Personal information
- Nicknames: Aunt Baby, Aunt Georgie
- Nationality: Hungarian
- Born: 14 January 1914 Pinkaszentkirály, Kingdom of Hungary
- Died: 8 December 2017 (aged 103)
- Years active: 1939–1979
- Spouse: Lajos Kisgyörgy

Sport
- Country: Hungary
- Sport: Sports shooting
- Club: Budapesti Honvéd SE
- Coached by: Lajos Kisgyörgy

= Magda Fedor =

Hungarian sports shooter

Magda Fedor (Mrs. Lajos Kisgyörgy, 14 January 1914 – 8 December 2017) was a Hungarian sports shooter, 123-time national champion, multiple World Championships and European Championships medalist.

==Early life==
Fedor was born in Pinkaszentkirály (today part of Vasalja, Hungary) in 1914 as the fifth child of the family, who soon moved to nearby Szombathely, where Fedor grew up and studied in the local girls' gymnasium. During her school years she practised figure skating and tennis; being a talented tennis player she was signed by local club Szombathelyi SE, where she played alongside József Asbóth, who later won the French Open.

==Career==
In 1938, she married flight lieutenant Lajos Kisgyörgy, whom she met in the tennis club. The couple first moved to Székesfehérvár, then settled in Budapest. Kisgyörgy, an outstanding pentathlete of his time and later a renowned shooting coach, introduced sport shooting to Fedor, who pursued a competitive career from 1939. Coached by her husband, Fedor competed till 1979, during which period she won 123 Hungarian national championship titles in different disciplines and positions, including 68 single victories and a triumph in the men's field. Additionally, she set a number of national records.

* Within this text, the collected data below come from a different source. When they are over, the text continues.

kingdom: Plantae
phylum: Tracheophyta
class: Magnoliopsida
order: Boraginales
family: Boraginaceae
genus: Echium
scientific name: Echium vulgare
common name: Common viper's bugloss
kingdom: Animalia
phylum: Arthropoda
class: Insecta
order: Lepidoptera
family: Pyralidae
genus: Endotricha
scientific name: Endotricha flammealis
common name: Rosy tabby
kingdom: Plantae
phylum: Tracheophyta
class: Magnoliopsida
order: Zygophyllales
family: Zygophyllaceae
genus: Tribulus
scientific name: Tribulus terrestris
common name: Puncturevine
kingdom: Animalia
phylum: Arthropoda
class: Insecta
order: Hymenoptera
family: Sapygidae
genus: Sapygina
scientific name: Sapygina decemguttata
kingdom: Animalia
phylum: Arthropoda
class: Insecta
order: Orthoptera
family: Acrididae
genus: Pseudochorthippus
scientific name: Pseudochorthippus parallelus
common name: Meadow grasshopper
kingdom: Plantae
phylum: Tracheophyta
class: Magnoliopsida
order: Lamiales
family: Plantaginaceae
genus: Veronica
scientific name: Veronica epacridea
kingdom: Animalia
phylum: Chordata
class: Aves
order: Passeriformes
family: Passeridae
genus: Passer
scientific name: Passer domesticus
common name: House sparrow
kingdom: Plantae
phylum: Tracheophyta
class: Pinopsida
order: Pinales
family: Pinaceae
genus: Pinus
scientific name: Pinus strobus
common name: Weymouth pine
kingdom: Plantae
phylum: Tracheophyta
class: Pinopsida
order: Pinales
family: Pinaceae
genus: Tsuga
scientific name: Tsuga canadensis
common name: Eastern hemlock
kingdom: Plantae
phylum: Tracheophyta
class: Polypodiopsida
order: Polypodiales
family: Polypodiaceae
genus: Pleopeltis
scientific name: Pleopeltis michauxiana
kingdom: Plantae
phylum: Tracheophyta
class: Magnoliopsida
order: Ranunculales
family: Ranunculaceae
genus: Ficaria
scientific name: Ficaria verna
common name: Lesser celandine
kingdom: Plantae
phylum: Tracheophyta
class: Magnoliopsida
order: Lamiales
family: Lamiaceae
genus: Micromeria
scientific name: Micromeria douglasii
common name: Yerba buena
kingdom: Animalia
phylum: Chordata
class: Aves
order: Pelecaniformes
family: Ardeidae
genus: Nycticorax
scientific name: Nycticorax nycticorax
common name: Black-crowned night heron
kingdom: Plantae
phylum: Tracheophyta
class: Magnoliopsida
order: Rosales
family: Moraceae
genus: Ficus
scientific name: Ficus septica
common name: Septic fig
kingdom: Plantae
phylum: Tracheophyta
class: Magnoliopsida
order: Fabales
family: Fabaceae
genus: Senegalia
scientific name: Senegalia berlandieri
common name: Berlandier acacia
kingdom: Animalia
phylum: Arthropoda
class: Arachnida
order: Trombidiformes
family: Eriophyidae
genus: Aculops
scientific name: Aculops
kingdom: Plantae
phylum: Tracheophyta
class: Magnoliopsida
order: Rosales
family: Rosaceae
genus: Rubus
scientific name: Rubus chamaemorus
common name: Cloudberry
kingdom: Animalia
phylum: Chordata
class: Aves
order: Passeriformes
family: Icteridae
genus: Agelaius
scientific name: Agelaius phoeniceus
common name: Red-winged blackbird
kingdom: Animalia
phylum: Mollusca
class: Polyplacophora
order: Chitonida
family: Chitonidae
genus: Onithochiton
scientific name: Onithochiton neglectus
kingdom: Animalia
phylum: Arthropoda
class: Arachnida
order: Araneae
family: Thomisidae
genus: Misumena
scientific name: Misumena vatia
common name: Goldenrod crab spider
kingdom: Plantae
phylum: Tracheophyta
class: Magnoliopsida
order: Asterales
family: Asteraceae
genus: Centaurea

Fedor also participated at several European and World Championships; she collected two silver medals and six bronze medals at European Championships and one silver and two bronze medals at World events. She never had the chance to take part at the Olympic Games, since sport shooting for women was introduced to the Olympic program only in 1984.

After retiring from competitive sport, Fedor became a shooting coach. Among the clubs she coached are KSI SE, Zalka SE – the club of the
National Military Technical College – and Óbuda Lövész Egyesület; most recently, aged over 90, coaching the shooters of Igazságügyi Minisztérium Duna Lövészklubja.

==Personal life==
Fedor had two nicknames. At home she was called Baba (Baby), which became Baba néni (Aunt Baby) in adulthood and she was known by this name among shooters. The Hungarian pentathlon national team gave her the nickname Gyuri néni (Aunt Georgie), a transformation of her husband's nickname Gyuri bácsi (Uncle Georgie).

Fedor's daughter, Magda is an all-round sportsperson who won national titles in alpine skiing, shooting and tennis; her son, Lajos Jr. also continued the family tradition and became a sport shooter. Her grandchild, Gergely Kisgyörgy is a professional tennis player and multiple Hungarian Tennis Championships winner in doubles. He also played for the Hungary Davis Cup team, winning 16 of his 24 singles rubbers and 7 out of his 13 doubles matches. Fedor died on 8 December 2017 at the age of 103.